Marcel, en la ventana, saboreaba el aroma del café y dejaba que el vapor le llegara a los ojos sin ninguna razón, excepto tal vez que le daba vergüenza ver a Juliet en la cocina del jardín donde removía la cazuela a la luz del fuego. Fingía no verla y sus ojos acudían una y otra vez a las gallinas que aleteaban entre los lirios. Hacía fresco. La tarde iba oscureciendo y la primera estrella brillaba en el azul del cielo.
—¿Qué estás pensando, Marcel? —preguntó Christophe.

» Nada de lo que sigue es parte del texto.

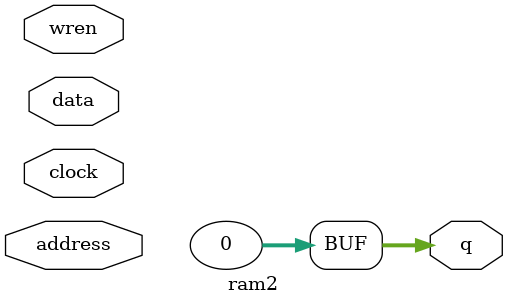
<source format=v>
module ram2(	// file.cleaned.mlir:2:3
  input  [8:0]  address,	// file.cleaned.mlir:2:22
  input         clock,	// file.cleaned.mlir:2:40
  input  [31:0] data,	// file.cleaned.mlir:2:56
  input         wren,	// file.cleaned.mlir:2:72
  output [31:0] q	// file.cleaned.mlir:2:88
);

  assign q = 32'h0;	// file.cleaned.mlir:3:15, :4:5
endmodule


</source>
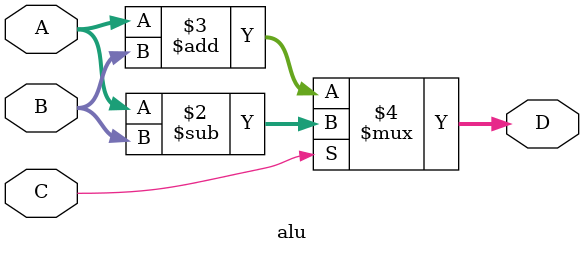
<source format=v>
module alu(A, B, C, D);
   input [3:0] A, B;
   input       C;
   output [3:0] D;

   assign D = (C == 1'b1) ? (A - B) : (A + B);

endmodule
 

</source>
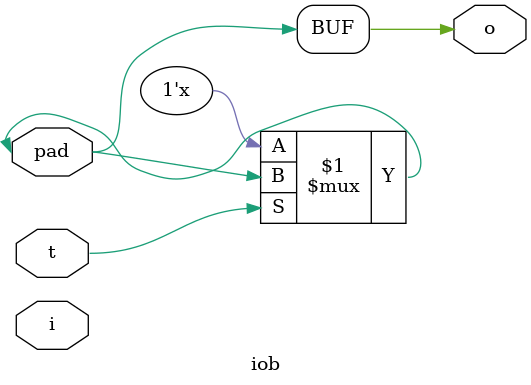
<source format=sv>
/*
   Copyright 2016 Scott Teal

   Licensed under the Apache License, Version 2.0 (the "License");
   you may not use this file except in compliance with the License.
   You may obtain a copy of the License at

       http://www.apache.org/licenses/LICENSE-2.0

   Unless required by applicable law or agreed to in writing, software
   distributed under the License is distributed on an "AS IS" BASIS,
   WITHOUT WARRANTIES OR CONDITIONS OF ANY KIND, either express or implied.
   See the License for the specific language governing permissions and
   limitations under the License.
*/

/**
# Generic I/O Buffer #

Provides a device-agnostic, tristate-capable I/O buffer.
*/
module iob #(
    parameter ARCH = "GENERIC"
)
(
    input  wire i,  ///< Input to IOB (used to drive pad)
    input  wire t,  ///< Tristate. 1=drive pad, 0=high impedence
    output wire o,  ///< Output from IOB (value at pad)
    inout  wire pad ///< I/O pad
);

generate

if (ARCH == "GENERIC") begin
    assign o = pad;
    assign pad = t ? o : 1'bz;
end
else if ((ARCH == "XIL_SPARTAN6") || (ARCH == "XIL_VIRTEX6") || (ARCH == "XIL_7SERIES")) begin
    IOBUF io_buffer (
        .I(i),
        .T(t),
        .O(o),
        .IO(pad)
    );
end
else begin
    initial begin
        $display("IOB Module %m does not support ARCH = \"%s\".", ARCH);
        $finish();
    end
end

endgenerate

endmodule

</source>
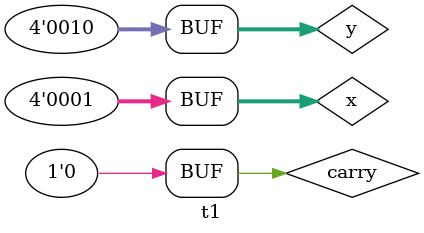
<source format=v>
`timescale 1ns / 1ps


module t1;

	// Inputs
	reg carry;
	reg [3:0] x;
	reg [3:0] y;

	// Outputs
	wire [7:0] out;

	// Instantiate the Unit Under Test (UUT)
	sum uut (
		.carry(carry), 
		.x(x), 
		.y(y), 
		.out(out)
	);

	initial begin
		// Initialize Inputs
		carry = 0;
		x = 0;
		y = 0;

		// Wait 100 ns for global reset to finish
		#100;
        
		// Add stimulus here
		x = 4'b0001;
		y = 4'b0010;
	end
      
endmodule


</source>
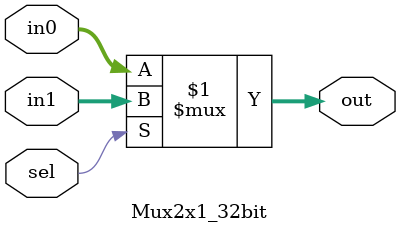
<source format=v>
module Mux2x1_32bit (
    input [31:0] in0,     // 4-bit input 0
    input [31:0] in1,     // 4-bit input 1
    input sel,           // Select signal
    output [31:0] out     // 4-bit output
);

    assign out = (sel) ? in1 : in0;   // If sel=1, choose in1; if sel=0, choose in0

endmodule

</source>
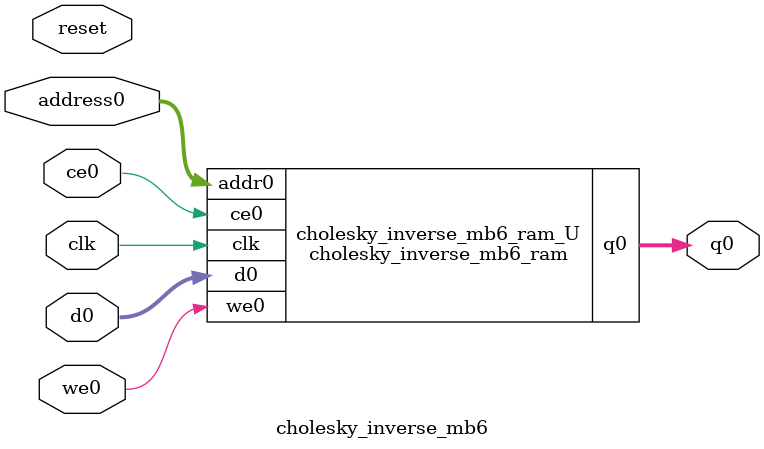
<source format=v>

`timescale 1 ns / 1 ps
module cholesky_inverse_mb6_ram (addr0, ce0, d0, we0, q0,  clk);

parameter DWIDTH = 32;
parameter AWIDTH = 4;
parameter MEM_SIZE = 16;

input[AWIDTH-1:0] addr0;
input ce0;
input[DWIDTH-1:0] d0;
input we0;
output reg[DWIDTH-1:0] q0;
input clk;

(* ram_style = "distributed" *)reg [DWIDTH-1:0] ram[0:MEM_SIZE-1];




always @(posedge clk)  
begin 
    if (ce0) 
    begin
        if (we0) 
        begin 
            ram[addr0] <= d0; 
            q0 <= d0;
        end 
        else 
            q0 <= ram[addr0];
    end
end


endmodule


`timescale 1 ns / 1 ps
module cholesky_inverse_mb6(
    reset,
    clk,
    address0,
    ce0,
    we0,
    d0,
    q0);

parameter DataWidth = 32'd32;
parameter AddressRange = 32'd16;
parameter AddressWidth = 32'd4;
input reset;
input clk;
input[AddressWidth - 1:0] address0;
input ce0;
input we0;
input[DataWidth - 1:0] d0;
output[DataWidth - 1:0] q0;



cholesky_inverse_mb6_ram cholesky_inverse_mb6_ram_U(
    .clk( clk ),
    .addr0( address0 ),
    .ce0( ce0 ),
    .we0( we0 ),
    .d0( d0 ),
    .q0( q0 ));

endmodule


</source>
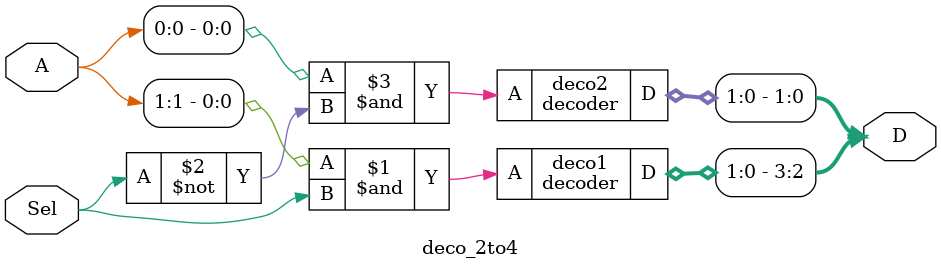
<source format=v>
`timescale 1ns/1ns
module decoder( 
				output [1:0]D,
				input A
				);
assign D[0]= ~A;
assign D[1]= A;
endmodule

module deco_2to4( 
	output [3:0]D,
	input [1:0] A,
	input Sel
	);
	
	// Instantiations of 1to2 decoders
decoder deco1 (.D(D[3:2]),.A((A[1]&Sel)));
decoder deco2 (.D(D[1:0]),.A((A[0]&~Sel)));
endmodule
</source>
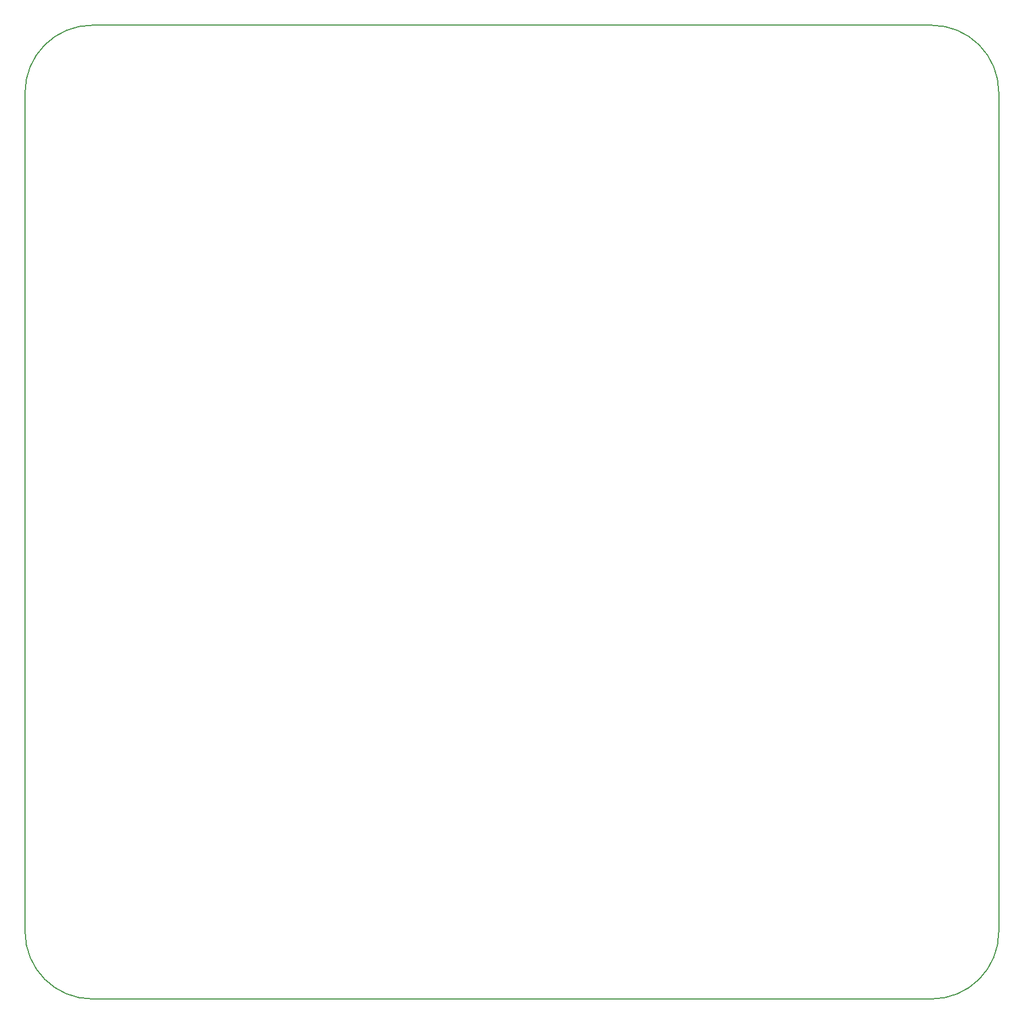
<source format=gm1>
%TF.GenerationSoftware,KiCad,Pcbnew,(6.0.1)*%
%TF.CreationDate,2022-02-12T18:16:10+09:00*%
%TF.ProjectId,FlatFighter_rev4,466c6174-4669-4676-9874-65725f726576,0*%
%TF.SameCoordinates,Original*%
%TF.FileFunction,Profile,NP*%
%FSLAX46Y46*%
G04 Gerber Fmt 4.6, Leading zero omitted, Abs format (unit mm)*
G04 Created by KiCad (PCBNEW (6.0.1)) date 2022-02-12 18:16:10*
%MOMM*%
%LPD*%
G01*
G04 APERTURE LIST*
%TA.AperFunction,Profile*%
%ADD10C,0.200000*%
%TD*%
G04 APERTURE END LIST*
D10*
X223884000Y-25384000D02*
G75*
G03*
X213884000Y-15384000I-9999999J1D01*
G01*
X223884000Y-150384000D02*
X223884000Y-25384000D01*
X213884000Y-160384000D02*
G75*
G03*
X223884000Y-150384000I1J9999999D01*
G01*
X78884000Y-150384000D02*
X78884000Y-25384000D01*
X213884000Y-15384000D02*
X88884000Y-15384000D01*
X88884000Y-160384000D02*
X213884000Y-160384000D01*
X78884000Y-150384000D02*
G75*
G03*
X88884000Y-160384000I9999999J-1D01*
G01*
X88884000Y-15384000D02*
G75*
G03*
X78884000Y-25384000I-1J-9999999D01*
G01*
M02*

</source>
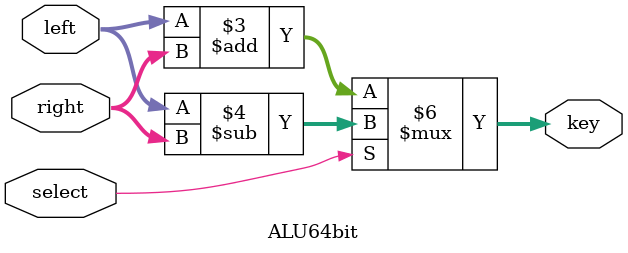
<source format=v>
module ALU64bit(key,left,right,select);
	output [63:0] key;
	input [31:0] left, right;
	input select;
	reg [63:0] key;

	always @(*)
	begin
		if(select == 1'b0) key = left + right;
		else key = left - right;
	end
endmodule
</source>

—Ah… pues que me gusta esta hora del día. —Marcel se echó a reír. Estaba pensando que si iba a tener que sufrir el tormento de estar tan cerca de Juliet, debería ir con cuidado. Ahora su cintura estaba ceñida por un corsé tan excitante como la piel que había debajo. Juliet, de espaldas a él, sacó una sartén de hierro negro de las fantasmagóricas llamas. Su silueta era encantadora.
—¿Y tú en qué piensas, Christophe?
—Que eres mi amigo, que tienes la camisa rota y el abrigo manchado, y que tu madre se enfadará contigo.
Marcel se echó a reír.
—Mi madre no se ocupa de esas cosas, monsieur —dijo, olvidando la invitación al tuteo—. No se enterará. Y si se enterara, sería para ella un alivio saber que no estoy vagando por las calles. En los últimos tiempos estaba desesperada conmigo, aunque ahora todo ha cambiado.
—Has madurado —se burló Christophe, con ojos chispeantes. Echó la ceniza del puro en la chimenea. Tenía el cuello de la camisa abierto y estaba sentado cómodamente, con las piernas separadas y un pie en el guardafuego.
—Sí, monsieur.
—Veo que prefieres llamarme monsieur que hacerme un favor.
—Lo siento. Se me olvida.
Se oía el siseo de la sartén en el fuego y se percibía el olor de los pimientos y la cebolla mezclado con el delicioso aroma del tocino. Marcel volvió a llenar la taza y le llevó la cafetera a Christophe.
Christophe se arrellanó y tomó un sorbo de café. La sala estaba ya tan oscura que apenas se le veía el rostro, pero Marcel captó el destello de su reloj de bolsillo.
—Tengo que salir un rato —dijo Christophe.
—Y yo tengo que regresar a casa.
—Quiero que vuelvas para cenar. ¿Crees que te dejará tu madre?
Christophe se levantó y se estiró para desentumecer los músculos fatigados. Marcel pensó en Jean Jacques. De hecho el ambiente del taller de Jean Jacques había acompañado a Marcel toda la tarde mientras iba y venía, a veces como lejano, difuminado, a veces con virulenta claridad. Marcel había recordado todas las ocasiones en que, sentado en el taburete, miraba a Jean Jacques como si fuera un maniquí en un escaparate. Esa tarde había trabajado, había trabajado de verdad, como trabajaba Jean Jacques, y había disfrutado.